Although he’s dismissed by some detractors as a niche act at best and an unlistenable provocateur at worst, Zappa’s core audience was a unique blend of outsider weirdos and high-minded musical elitists, with almost no one landing in the middle. No one could tell a story of such a personality better than the man himself, and large portions of Winters’ work allow Zappa to relay the story in his own words, through a wide range of archival materials. The result is a film about an artist of considerable esteem that’s told without much input from external voices. It takes approximately twenty minutes for Winter to introduce more recently filmed sit-down interviews with some of Zappa’s family members and colleagues, but Frank has already told so much that nothing feels missing or overlooked.

Zappa is also the rare sort of archival heavy documentary that seems like it was fun to put together, with Winter and editor Mike Nichols joyfully pulling from the musician’s legendarily massive private archives. Growing up, Zappa liked to splice random footage into 8mm home movies, and when he was starting out in the business, he’d provide the score for cheaply produced B-movies. In watching the assembly of footage throughout Zappa, it feels like Winter and Nichols have truly found a kindred creative spirit, tapping into some great flourishes of insanity amongst a lot more matter-of-fact biographical details.

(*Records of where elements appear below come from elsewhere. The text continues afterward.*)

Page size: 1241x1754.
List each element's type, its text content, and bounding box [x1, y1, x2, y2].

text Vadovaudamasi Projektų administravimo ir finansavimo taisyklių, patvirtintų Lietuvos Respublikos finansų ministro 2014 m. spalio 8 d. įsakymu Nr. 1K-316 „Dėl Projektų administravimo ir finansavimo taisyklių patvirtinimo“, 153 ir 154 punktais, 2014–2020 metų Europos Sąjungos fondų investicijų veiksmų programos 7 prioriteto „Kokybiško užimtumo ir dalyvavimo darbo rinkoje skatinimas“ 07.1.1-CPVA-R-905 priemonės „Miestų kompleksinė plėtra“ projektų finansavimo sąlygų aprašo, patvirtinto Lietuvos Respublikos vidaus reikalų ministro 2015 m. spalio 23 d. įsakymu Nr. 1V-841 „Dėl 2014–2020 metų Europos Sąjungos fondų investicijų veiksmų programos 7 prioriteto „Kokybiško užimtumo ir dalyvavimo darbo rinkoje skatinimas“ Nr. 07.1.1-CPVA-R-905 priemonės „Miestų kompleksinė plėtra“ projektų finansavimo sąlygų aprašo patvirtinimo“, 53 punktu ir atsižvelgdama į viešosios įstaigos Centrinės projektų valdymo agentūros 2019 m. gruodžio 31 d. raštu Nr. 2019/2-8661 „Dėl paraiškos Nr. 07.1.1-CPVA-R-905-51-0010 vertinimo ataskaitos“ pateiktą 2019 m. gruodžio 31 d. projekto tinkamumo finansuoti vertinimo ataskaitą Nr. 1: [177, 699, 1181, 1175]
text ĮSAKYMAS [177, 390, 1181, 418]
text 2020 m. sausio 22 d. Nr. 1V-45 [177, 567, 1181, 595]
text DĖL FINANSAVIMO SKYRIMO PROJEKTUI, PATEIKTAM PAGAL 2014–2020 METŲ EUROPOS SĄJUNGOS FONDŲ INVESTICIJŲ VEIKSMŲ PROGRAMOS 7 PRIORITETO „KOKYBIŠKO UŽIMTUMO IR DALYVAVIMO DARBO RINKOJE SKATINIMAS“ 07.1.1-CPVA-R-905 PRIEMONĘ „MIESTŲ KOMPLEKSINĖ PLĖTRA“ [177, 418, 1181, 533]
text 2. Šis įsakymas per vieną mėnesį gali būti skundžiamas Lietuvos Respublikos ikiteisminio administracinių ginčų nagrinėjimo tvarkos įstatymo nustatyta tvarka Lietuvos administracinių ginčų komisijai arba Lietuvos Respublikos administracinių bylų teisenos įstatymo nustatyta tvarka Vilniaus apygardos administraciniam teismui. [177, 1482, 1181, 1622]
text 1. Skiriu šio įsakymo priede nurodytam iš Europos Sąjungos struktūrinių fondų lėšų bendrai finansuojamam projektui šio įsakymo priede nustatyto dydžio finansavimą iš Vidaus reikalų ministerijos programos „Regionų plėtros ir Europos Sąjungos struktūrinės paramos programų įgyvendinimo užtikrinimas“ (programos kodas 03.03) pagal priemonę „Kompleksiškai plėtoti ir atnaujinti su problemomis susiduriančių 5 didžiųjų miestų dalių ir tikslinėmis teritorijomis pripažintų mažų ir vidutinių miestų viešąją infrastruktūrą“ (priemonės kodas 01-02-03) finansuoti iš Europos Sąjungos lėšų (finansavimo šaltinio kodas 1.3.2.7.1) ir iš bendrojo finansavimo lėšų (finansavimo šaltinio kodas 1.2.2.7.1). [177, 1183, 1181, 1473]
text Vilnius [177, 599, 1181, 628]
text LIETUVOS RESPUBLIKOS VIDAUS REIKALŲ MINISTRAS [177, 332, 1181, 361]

Much like Zappa’s unparalleled volume of output (which continues to this day, long after his death in 1993 from prostate cancer), the film can be repetitive at times. Winters understandably has a hard time picking and choosing what periods in Zappa’s wide-ranging life and experiences are worth covering, but outside of a slower paced, multi-part effort, the final results are still somewhat overwhelming at times for the uninitiated. It’s never slow enough to turn casual viewers away, but a running time just north of two hours feels like it’s pushing things a bit.

Then again, pushing boundaries, making listeners question certain choices, and overwhelming people to a point of contemplation were things Zappa was all about. Even any criticism I could levy against Winters’ film will sound like successes given the subject matter. And if it got me to care about the music of Frank Zappa, a success is exactly what it is.

Zappa is available on VOD in Canada starting Friday, November 27, 2020.